Kwasniewski and Lithuanian President Valdas Adamkus went to the nearby town of Liskiava where in the baroque monastery they discussed mutual cooperation, further enlargement of NATO and the European Union.

"Lithuania will remain our strategic partner. We want to see Lithuania joining NATO in the second wave of the alliance's expansion [in 2002]," Kwasniewski told journalists following the meeting.

Kwasniewski, whose country joined NATO in 1998, urged for developed military cooperation-operation between both countries and spoke about a plan to send joint a Lithuanian-Polish battalion on a peacekeeping mission to Kosovo next year.

Kwasniewski said that Poland expects an invitation to join the EU in 2003, while Lithuanian officials were speaking of their plans to join in 2004. "Maybe, we are less optimistic, but we believe that Lithuania and Poland will be members of the EU," Adamkus said.

The presidents also discussed building an electric power bridge from Lithuania to Poland.
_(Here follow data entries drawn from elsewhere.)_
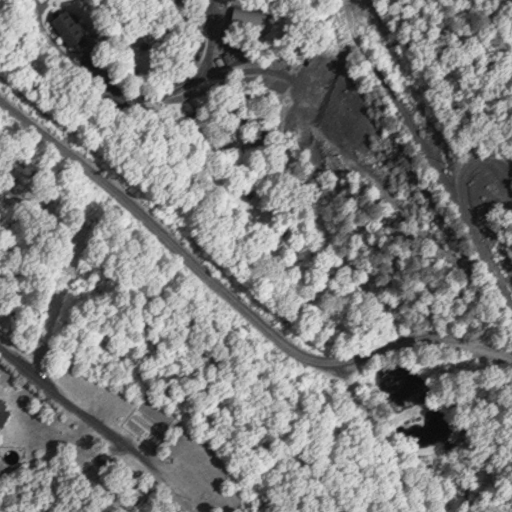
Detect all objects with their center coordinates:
building: (248, 18)
road: (185, 80)
road: (230, 297)
building: (5, 414)
road: (98, 427)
Lithuania has an overproduction of electricity while some regions of Poland have a shortage. Lithuania also would like to export its electricity further to the west via Poland. Both presidents agree that such a power bridge should be built next year.

"It is enough to discuss and study projects of a power bridge. It is time to act. I think that construction work will start in the spring," Adamkus said.

While both pre-sidents were negotiating in Liskiava, their wives, Jolanta Kwasniew-ska and Alma Adamkiene, were visiting Druskininkai. Later, Kwasniewski and Adamkus joined them and they visited the monument of painter and composer Mikalojus Konstantinas Ciurlionis and the former house of Jozef Pilsudski, a Polish leader of Lithuanian origin, who played a key role in re-establishment of Polish independence in 1918. Kwasniewski himself has family roots in Vilnius.

Kwasniewski is a regular guest in Lithuania and met with former President Algirdas Brazauskas many times.

Adamkus and Kwasniewski have had some 30 meetings already, but this was Kwasniewski's first foreign visit since he won a second term as president on Oct. 8.

It has been a tradition since independence for the newly elected Polish president and prime minister to pay their first official foreign visits to Lithuania.

The same rule applies to newly elected Lithuanian leaders. Prime Minister Rolandas Paksas traveled to Warsaw on his first foreign visit on Dec. 5.